I’m not a big fan of the Huffington Post, but a slideshow on the top ten college entrepreneurs caught my eye. Normally I avoid slideshows, but number nine in the presentation caught my eye. I had not heard of Fred Smith, founder of FedEx, before, but his story is worth reading about:
Perhaps the most legendary college paper ever was authored by Frederick W. Smith. As an undergraduate at Yale, he wrote a paper outlining a delivery system that would work in a computer-dominated industry. Specifically, Smith postulated that “as society automated, as people began to put computers in banks to cancel checks–rather than clerks–or people began to put sophisticated electronics in airplanes–society and the manufacturers of the automated society were going to need a completely different logistics system” According to folklore, Smith received a C on the paper. But this didn’t dissuade him. After graduating from Yale with a degree in economics, his idea became a reality when, after buying the controlling interest in an aircraft maintenance company, Smith used his $4 million inheritance to found Federal Express. In 1973, the company started offering service to 25 cities, and the mailing service we know and trust today took off. Thirty-eight years later, Smith has received dozens of honors, including 2006 Person of the Year by the French-American Chamber of Commerce and CHIEF EXECUTIVE magazine’s 2004 “CEO of the Year.”, and, as of March 2011, he has an estimated net worth of about $2.1 billion.

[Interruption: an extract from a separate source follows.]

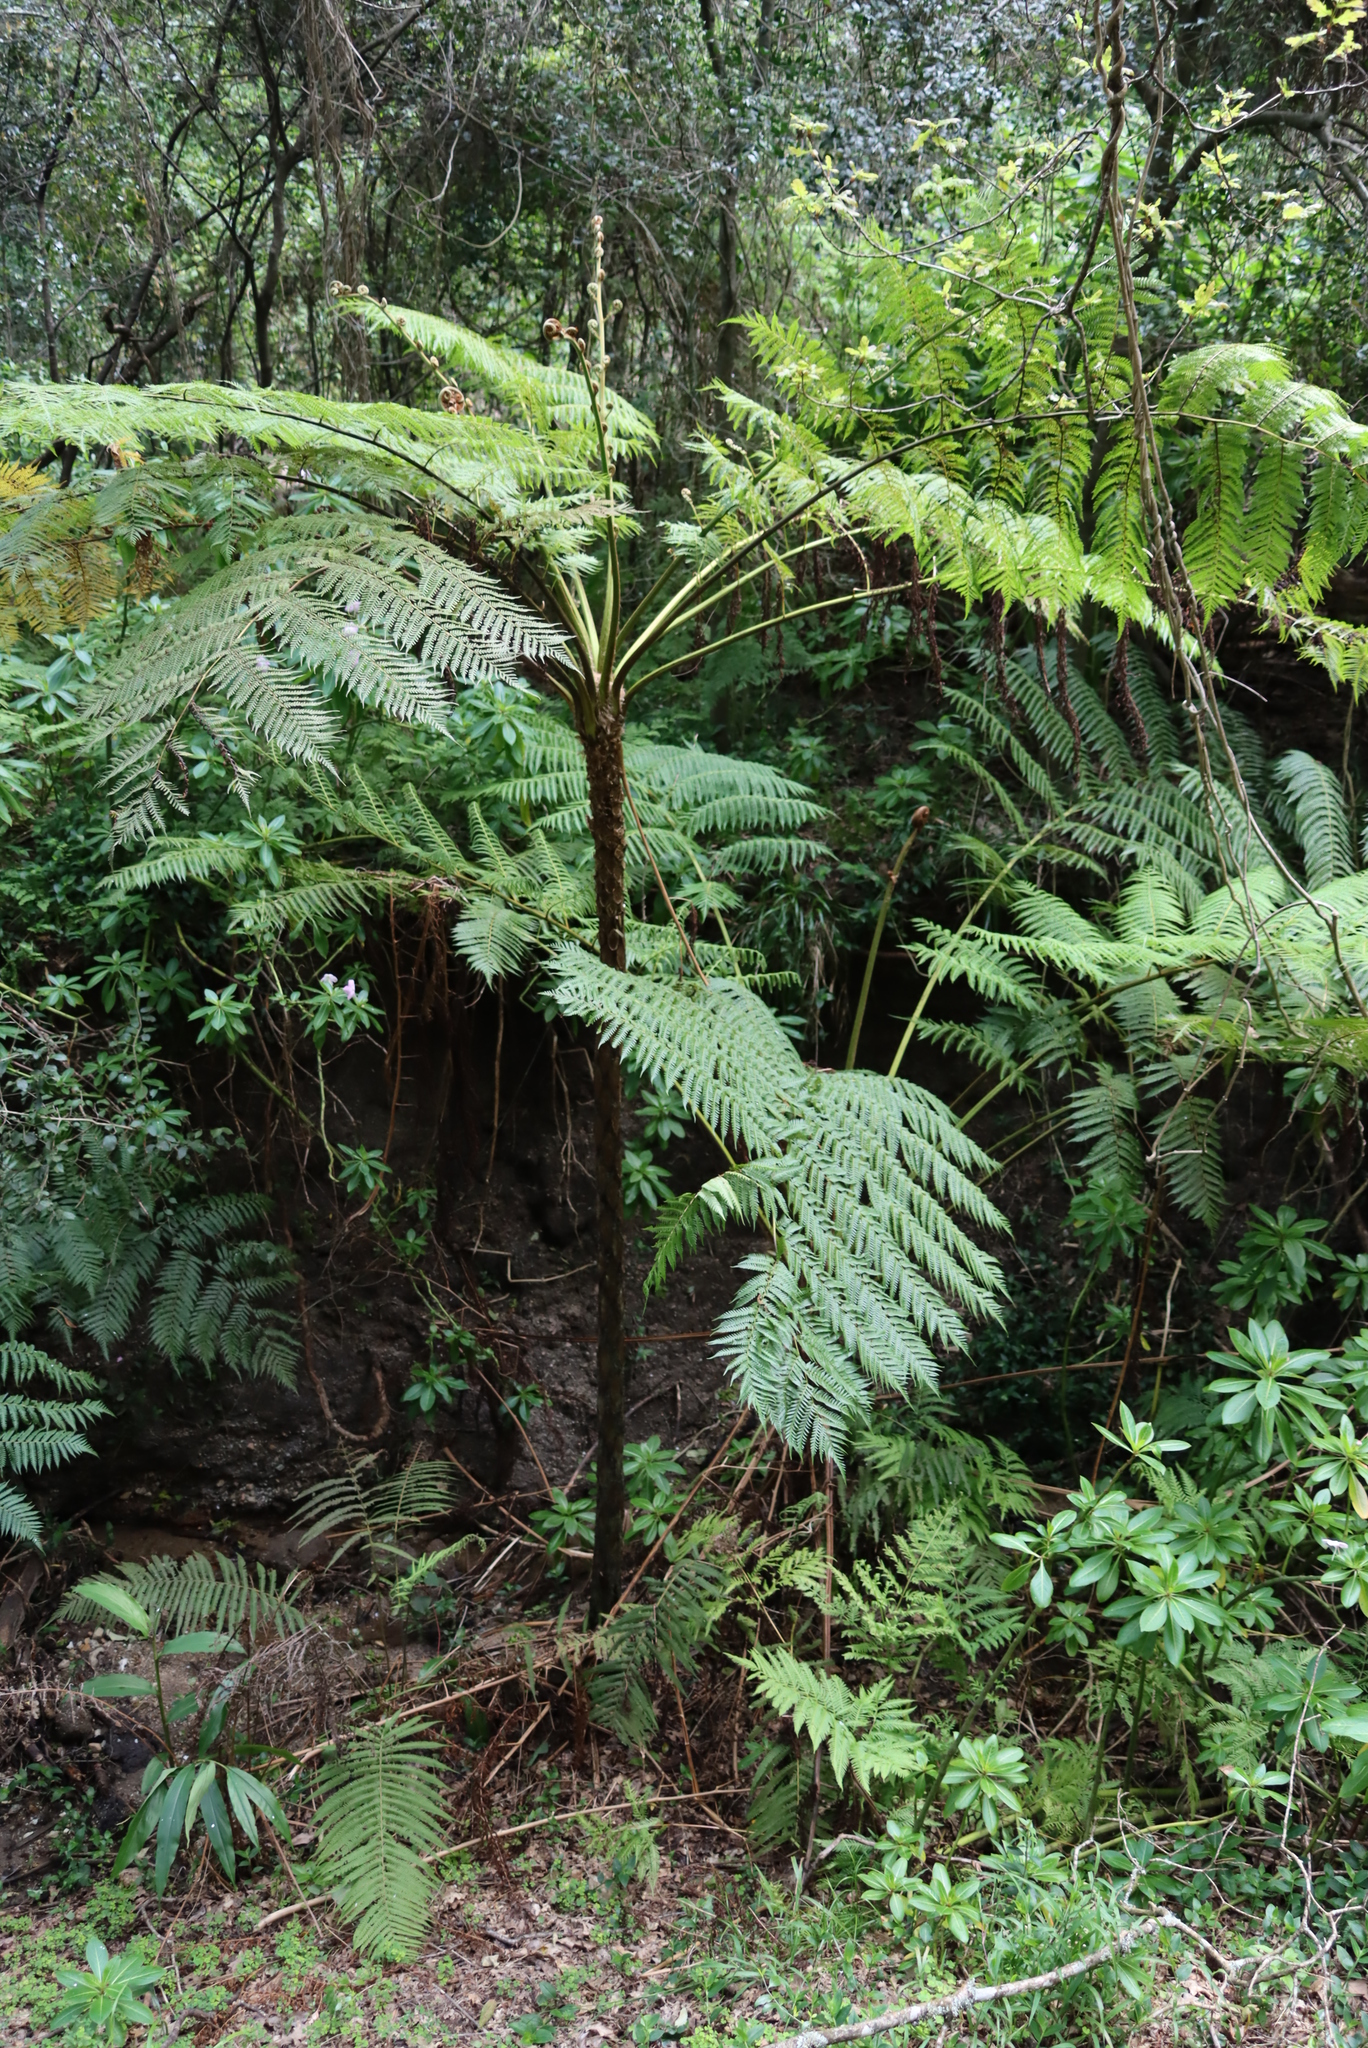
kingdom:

College, as we have discussed earlier in light of Alex Chediak’s helpful book, need not be a period of life characterized by laziness, boredom, time-wasting, and anemia of the spirit. There are few environments more potentially stimulating than a college, which is after all little more than one big salon (in the Enlightenment sense, not the hair-styling sense) where big ideas are discussed, creativity can flourish, and connections to other bright minds abound.
As a college professor, I’m excited by the testimonies provided by this HuffPo slideshow. Boyce College students, what do you think–how can you unleash your sense of gospel entrepreneurship, of working creatively and ambitiously for God’s glory? Missions, music, preaching, literature, theology–how can you plug in and make the most of your time in college?